:: Text excerpt ::

There is a reason why the politicians are not supposed to comment on criminal
cases. There is also a reason why people are supposed to make their decisions
on the evidence and arguments in the court rather than being influenced by the
media.

Search on the internet for "Julian Assange is a rapist" on google.se and you
will find countless claims that he is guilty coming from people in Sweden.
Julian Assange är en våldtäktsman, brings up 1.5 million results on google.se.

Having a secret trial, in a country proven to declare the guilt of the accused
- without hearing the evidence - is not a fair trial.

The whole thing makes a mockery of justice. He should be given a fair trial -
as should anyone else on this planet.

Let's try and flip nationalism around for the moment. Assume You personally
were accused of something by the prosecutors of Finland, or the USA. Then the
president of the USA comes out and says that you are "an enemy of the people",
and states that you have bad ideas on committing crimes. Then you are going to
be shipped off to the USA for a trial - but of course the evidence will not be
made public, people will just have to trust the courts.

:::
:: Exercise material ::

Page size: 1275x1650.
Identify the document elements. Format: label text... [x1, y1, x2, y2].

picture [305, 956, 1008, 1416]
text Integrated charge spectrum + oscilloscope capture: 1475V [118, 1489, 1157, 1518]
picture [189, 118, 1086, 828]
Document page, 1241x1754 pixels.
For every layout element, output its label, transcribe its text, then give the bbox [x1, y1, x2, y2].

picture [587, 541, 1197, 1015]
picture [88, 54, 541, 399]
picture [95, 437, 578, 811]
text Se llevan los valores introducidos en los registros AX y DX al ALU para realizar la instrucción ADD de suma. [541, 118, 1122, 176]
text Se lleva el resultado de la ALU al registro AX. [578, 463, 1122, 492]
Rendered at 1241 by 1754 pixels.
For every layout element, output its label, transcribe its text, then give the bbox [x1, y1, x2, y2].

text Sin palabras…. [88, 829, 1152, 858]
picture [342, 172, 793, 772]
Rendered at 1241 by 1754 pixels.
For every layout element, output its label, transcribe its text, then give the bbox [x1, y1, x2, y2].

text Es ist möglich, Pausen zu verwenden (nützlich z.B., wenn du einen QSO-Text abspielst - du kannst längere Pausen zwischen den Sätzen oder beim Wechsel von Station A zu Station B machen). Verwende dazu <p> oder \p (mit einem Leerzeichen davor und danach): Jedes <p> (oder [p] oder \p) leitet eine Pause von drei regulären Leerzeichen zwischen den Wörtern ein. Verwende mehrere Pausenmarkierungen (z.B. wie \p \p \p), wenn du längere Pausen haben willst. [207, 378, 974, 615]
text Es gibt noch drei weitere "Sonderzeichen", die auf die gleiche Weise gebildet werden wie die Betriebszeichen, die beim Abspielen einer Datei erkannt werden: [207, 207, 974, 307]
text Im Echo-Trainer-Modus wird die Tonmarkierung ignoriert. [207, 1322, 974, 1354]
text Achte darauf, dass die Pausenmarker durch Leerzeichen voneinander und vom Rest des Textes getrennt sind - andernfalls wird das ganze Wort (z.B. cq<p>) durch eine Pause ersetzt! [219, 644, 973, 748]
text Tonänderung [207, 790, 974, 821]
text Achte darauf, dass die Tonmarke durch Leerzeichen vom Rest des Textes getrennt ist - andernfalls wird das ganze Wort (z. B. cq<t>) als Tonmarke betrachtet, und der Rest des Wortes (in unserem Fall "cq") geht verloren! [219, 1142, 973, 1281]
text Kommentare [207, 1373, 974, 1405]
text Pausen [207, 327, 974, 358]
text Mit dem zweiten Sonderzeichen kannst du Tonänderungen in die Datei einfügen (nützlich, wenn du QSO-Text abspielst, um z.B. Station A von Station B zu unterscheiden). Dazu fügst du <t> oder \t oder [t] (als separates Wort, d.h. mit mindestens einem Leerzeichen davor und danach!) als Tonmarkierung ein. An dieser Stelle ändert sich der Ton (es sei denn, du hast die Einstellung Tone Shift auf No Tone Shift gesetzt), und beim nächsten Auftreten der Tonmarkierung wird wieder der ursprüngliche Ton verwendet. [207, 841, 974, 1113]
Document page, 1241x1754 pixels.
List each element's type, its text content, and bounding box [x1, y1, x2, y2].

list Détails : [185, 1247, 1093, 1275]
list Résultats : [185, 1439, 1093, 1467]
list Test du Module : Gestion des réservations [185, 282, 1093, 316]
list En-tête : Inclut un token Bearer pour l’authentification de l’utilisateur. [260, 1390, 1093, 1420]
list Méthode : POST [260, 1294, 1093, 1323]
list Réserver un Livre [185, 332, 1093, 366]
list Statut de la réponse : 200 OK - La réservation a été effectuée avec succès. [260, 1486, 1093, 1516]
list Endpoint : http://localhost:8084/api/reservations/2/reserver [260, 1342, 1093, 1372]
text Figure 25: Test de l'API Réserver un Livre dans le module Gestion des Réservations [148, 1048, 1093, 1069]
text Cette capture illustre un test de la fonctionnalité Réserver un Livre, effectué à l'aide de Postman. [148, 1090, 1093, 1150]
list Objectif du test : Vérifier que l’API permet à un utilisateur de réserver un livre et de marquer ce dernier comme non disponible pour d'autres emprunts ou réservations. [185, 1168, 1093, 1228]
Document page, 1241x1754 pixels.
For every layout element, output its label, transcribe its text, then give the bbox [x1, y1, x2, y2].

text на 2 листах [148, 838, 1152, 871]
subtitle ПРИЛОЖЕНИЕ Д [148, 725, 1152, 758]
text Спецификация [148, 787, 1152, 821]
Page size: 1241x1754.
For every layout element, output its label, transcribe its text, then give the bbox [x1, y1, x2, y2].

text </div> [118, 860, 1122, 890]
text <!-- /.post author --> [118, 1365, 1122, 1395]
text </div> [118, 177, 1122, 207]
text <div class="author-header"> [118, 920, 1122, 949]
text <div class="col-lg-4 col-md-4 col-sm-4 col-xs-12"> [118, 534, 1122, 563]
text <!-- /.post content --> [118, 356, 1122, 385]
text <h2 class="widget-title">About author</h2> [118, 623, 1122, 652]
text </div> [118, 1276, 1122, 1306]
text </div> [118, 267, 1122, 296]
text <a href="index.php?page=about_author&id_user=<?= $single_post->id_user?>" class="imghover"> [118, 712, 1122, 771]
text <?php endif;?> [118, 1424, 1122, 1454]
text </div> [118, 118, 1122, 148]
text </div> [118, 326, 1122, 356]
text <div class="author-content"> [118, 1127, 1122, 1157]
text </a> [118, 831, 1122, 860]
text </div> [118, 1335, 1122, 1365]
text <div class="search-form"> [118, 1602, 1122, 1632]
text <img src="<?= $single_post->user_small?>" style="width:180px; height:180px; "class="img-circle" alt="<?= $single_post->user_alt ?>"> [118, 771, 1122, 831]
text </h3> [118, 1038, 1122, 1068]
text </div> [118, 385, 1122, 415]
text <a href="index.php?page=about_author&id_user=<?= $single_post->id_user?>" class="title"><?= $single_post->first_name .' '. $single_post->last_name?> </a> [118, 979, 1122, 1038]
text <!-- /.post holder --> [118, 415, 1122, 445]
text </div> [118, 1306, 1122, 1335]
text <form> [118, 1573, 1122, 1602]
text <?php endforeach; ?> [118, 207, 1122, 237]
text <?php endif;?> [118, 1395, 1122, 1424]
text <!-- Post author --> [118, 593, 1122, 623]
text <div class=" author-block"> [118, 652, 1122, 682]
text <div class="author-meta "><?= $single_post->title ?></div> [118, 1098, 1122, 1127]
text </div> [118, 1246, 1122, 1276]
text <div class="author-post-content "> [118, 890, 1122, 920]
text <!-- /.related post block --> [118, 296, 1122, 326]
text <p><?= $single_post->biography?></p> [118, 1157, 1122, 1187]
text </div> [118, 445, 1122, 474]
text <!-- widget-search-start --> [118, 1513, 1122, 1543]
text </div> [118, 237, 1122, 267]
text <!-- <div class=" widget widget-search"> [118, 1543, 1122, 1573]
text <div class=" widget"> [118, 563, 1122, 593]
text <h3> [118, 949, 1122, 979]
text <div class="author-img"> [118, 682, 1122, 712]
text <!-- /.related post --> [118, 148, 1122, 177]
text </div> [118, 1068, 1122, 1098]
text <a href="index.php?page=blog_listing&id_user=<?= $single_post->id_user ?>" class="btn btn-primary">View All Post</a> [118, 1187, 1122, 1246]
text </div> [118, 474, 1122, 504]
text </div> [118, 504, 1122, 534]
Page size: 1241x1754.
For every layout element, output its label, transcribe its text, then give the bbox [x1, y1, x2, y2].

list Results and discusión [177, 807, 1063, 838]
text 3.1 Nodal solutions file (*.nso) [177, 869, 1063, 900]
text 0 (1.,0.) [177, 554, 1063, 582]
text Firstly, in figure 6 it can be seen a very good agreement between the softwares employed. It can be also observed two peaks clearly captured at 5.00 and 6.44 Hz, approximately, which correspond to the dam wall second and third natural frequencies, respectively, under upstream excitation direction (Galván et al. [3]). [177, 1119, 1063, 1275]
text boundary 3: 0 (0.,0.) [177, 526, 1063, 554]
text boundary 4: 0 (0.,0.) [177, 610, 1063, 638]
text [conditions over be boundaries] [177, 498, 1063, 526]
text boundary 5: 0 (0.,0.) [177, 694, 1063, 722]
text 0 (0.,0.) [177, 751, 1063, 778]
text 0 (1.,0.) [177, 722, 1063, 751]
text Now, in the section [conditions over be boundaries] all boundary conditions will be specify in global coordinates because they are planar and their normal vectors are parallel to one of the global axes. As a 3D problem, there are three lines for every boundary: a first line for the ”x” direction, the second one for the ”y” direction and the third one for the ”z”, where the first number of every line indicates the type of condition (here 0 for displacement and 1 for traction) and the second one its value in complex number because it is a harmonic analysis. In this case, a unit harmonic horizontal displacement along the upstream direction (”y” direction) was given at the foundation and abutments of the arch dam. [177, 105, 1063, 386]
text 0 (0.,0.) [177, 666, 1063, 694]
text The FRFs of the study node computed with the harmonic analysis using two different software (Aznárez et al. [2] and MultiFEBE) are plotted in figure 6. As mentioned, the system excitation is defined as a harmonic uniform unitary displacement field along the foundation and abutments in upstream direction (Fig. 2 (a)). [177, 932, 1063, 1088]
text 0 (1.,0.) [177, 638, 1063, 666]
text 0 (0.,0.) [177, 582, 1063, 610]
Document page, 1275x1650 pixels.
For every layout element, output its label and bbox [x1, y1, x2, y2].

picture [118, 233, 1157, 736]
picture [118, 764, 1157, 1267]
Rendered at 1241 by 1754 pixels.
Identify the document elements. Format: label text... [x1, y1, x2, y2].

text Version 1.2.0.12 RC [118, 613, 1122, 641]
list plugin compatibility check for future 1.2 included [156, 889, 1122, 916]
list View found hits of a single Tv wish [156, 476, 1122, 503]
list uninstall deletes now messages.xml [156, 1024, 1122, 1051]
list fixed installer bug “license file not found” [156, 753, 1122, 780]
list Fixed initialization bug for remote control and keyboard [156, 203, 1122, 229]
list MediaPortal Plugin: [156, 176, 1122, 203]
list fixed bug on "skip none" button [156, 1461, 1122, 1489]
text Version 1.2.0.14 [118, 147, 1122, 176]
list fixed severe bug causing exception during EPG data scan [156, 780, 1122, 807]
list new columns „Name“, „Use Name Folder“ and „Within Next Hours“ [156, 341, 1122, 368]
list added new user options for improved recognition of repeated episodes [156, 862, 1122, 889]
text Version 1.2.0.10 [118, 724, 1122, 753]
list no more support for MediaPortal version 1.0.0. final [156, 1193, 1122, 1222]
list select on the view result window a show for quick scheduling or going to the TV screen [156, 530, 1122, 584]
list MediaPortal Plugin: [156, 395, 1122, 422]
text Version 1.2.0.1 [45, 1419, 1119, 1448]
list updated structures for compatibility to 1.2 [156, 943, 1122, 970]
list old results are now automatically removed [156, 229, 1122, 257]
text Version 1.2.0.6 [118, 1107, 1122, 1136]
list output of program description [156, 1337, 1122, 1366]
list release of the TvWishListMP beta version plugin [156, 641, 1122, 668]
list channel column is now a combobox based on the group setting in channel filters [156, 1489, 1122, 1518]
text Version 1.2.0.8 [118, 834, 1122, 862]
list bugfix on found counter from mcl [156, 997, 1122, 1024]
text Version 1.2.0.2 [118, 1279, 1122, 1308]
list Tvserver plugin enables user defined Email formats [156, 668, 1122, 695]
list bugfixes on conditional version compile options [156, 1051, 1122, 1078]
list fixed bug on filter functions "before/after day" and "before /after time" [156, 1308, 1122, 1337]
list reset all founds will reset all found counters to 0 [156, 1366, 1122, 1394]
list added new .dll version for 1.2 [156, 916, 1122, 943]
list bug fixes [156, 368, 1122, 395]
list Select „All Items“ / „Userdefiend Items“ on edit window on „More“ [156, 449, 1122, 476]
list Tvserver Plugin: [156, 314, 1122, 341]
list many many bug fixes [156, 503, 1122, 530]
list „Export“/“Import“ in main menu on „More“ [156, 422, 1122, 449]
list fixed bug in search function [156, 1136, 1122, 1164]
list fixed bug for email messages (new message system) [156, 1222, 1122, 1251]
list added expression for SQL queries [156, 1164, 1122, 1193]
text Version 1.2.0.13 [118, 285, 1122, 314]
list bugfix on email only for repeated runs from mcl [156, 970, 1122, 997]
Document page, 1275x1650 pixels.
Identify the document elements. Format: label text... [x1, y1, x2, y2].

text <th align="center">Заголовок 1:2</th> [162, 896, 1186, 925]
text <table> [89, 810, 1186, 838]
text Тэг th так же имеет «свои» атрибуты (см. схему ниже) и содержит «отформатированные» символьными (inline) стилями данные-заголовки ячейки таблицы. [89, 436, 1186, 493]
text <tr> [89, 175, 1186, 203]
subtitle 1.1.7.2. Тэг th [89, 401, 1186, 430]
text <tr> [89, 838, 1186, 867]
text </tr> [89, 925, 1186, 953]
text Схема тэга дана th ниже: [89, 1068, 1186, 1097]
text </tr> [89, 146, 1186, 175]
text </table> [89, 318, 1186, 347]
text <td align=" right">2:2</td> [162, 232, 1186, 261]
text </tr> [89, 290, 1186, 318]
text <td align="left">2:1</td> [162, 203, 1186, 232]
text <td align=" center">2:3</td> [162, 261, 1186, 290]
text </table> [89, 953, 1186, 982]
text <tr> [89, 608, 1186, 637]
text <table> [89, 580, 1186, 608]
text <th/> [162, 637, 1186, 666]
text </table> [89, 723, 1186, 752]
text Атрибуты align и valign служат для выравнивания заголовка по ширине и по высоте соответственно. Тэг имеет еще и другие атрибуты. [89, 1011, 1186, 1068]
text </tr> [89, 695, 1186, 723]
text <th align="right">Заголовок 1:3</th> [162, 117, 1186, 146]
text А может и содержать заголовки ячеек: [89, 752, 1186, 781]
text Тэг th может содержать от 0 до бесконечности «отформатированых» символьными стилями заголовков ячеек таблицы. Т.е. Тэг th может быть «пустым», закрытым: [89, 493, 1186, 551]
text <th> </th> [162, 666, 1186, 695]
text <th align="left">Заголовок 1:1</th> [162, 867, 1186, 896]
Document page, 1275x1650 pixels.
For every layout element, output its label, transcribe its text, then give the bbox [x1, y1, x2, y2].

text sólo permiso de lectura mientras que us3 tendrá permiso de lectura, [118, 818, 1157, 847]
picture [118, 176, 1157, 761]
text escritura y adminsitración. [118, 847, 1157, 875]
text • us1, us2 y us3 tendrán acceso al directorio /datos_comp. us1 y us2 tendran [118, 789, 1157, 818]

:::

**Set problem 1**
Extract from the forum post about Julian Assange's trial the passage starting with "Let's try and" and going on through "trust the courts.".
**Set problem 2**
Copy the lines of the entries starting with the line with "text Sin palabras…. [88, 829, 1152, 858]" and going on through the line with "List each element's".

**Complete answer 1**
Let's try and flip nationalism around for the moment. Assume You personally
were accused of something by the prosecutors of Finland, or the USA. Then the
president of the USA comes out and says that you are "an enemy of the people",
and states that you have bad ideas on committing crimes. Then you are going to
be shipped off to the USA for a trial - but of course the evidence will not be
made public, people will just have to trust the courts.

**Complete answer 2**
text Sin palabras…. [88, 829, 1152, 858]
picture [342, 172, 793, 772]
Rendered at 1241 by 1754 pixels.
For every layout element, output its label, transcribe its text, then give the bbox [x1, y1, x2, y2].

text Es ist möglich, Pausen zu verwenden (nützlich z.B., wenn du einen QSO-Text abspielst - du kannst längere Pausen zwischen den Sätzen oder beim Wechsel von Station A zu Station B machen). Verwende dazu <p> oder \p (mit einem Leerzeichen davor und danach): Jedes <p> (oder [p] oder \p) leitet eine Pause von drei regulären Leerzeichen zwischen den Wörtern ein. Verwende mehrere Pausenmarkierungen (z.B. wie \p \p \p), wenn du längere Pausen haben willst. [207, 378, 974, 615]
text Es gibt noch drei weitere "Sonderzeichen", die auf die gleiche Weise gebildet werden wie die Betriebszeichen, die beim Abspielen einer Datei erkannt werden: [207, 207, 974, 307]
text Im Echo-Trainer-Modus wird die Tonmarkierung ignoriert. [207, 1322, 974, 1354]
text Achte darauf, dass die Pausenmarker durch Leerzeichen voneinander und vom Rest des Textes getrennt sind - andernfalls wird das ganze Wort (z.B. cq<p>) durch eine Pause ersetzt! [219, 644, 973, 748]
text Tonänderung [207, 790, 974, 821]
text Achte darauf, dass die Tonmarke durch Leerzeichen vom Rest des Textes getrennt ist - andernfalls wird das ganze Wort (z. B. cq<t>) als Tonmarke betrachtet, und der Rest des Wortes (in unserem Fall "cq") geht verloren! [219, 1142, 973, 1281]
text Kommentare [207, 1373, 974, 1405]
text Pausen [207, 327, 974, 358]
text Mit dem zweiten Sonderzeichen kannst du Tonänderungen in die Datei einfügen (nützlich, wenn du QSO-Text abspielst, um z.B. Station A von Station B zu unterscheiden). Dazu fügst du <t> oder \t oder [t] (als separates Wort, d.h. mit mindestens einem Leerzeichen davor und danach!) als Tonmarkierung ein. An dieser Stelle ändert sich der Ton (es sei denn, du hast die Einstellung Tone Shift auf No Tone Shift gesetzt), und beim nächsten Auftreten der Tonmarkierung wird wieder der ursprüngliche Ton verwendet. [207, 841, 974, 1113]
Document page, 1241x1754 pixels.
List each element's type, its text content, and bounding box [x1, y1, x2, y2].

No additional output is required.